## The problem
Nothing in the data may change. Copy all of it exactly.

Bounding box prediction data:
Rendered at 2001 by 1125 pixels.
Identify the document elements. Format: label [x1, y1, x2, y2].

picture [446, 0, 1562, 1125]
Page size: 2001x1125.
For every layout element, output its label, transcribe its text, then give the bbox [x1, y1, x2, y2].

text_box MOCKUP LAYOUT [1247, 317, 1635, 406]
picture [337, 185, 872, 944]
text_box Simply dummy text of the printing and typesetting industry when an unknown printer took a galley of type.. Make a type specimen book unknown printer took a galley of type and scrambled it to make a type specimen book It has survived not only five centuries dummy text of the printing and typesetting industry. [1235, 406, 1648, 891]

## Task answer
Rendered at 2001 by 1125 pixels.
Identify the document elements. Format: label [x1, y1, x2, y2].

picture [446, 0, 1562, 1125]
Page size: 2001x1125.
For every layout element, output its label, transcribe its text, then give the bbox [x1, y1, x2, y2].

text_box MOCKUP LAYOUT [1247, 317, 1635, 406]
picture [337, 185, 872, 944]
text_box Simply dummy text of the printing and typesetting industry when an unknown printer took a galley of type.. Make a type specimen book unknown printer took a galley of type and scrambled it to make a type specimen book It has survived not only five centuries dummy text of the printing and typesetting industry. [1235, 406, 1648, 891]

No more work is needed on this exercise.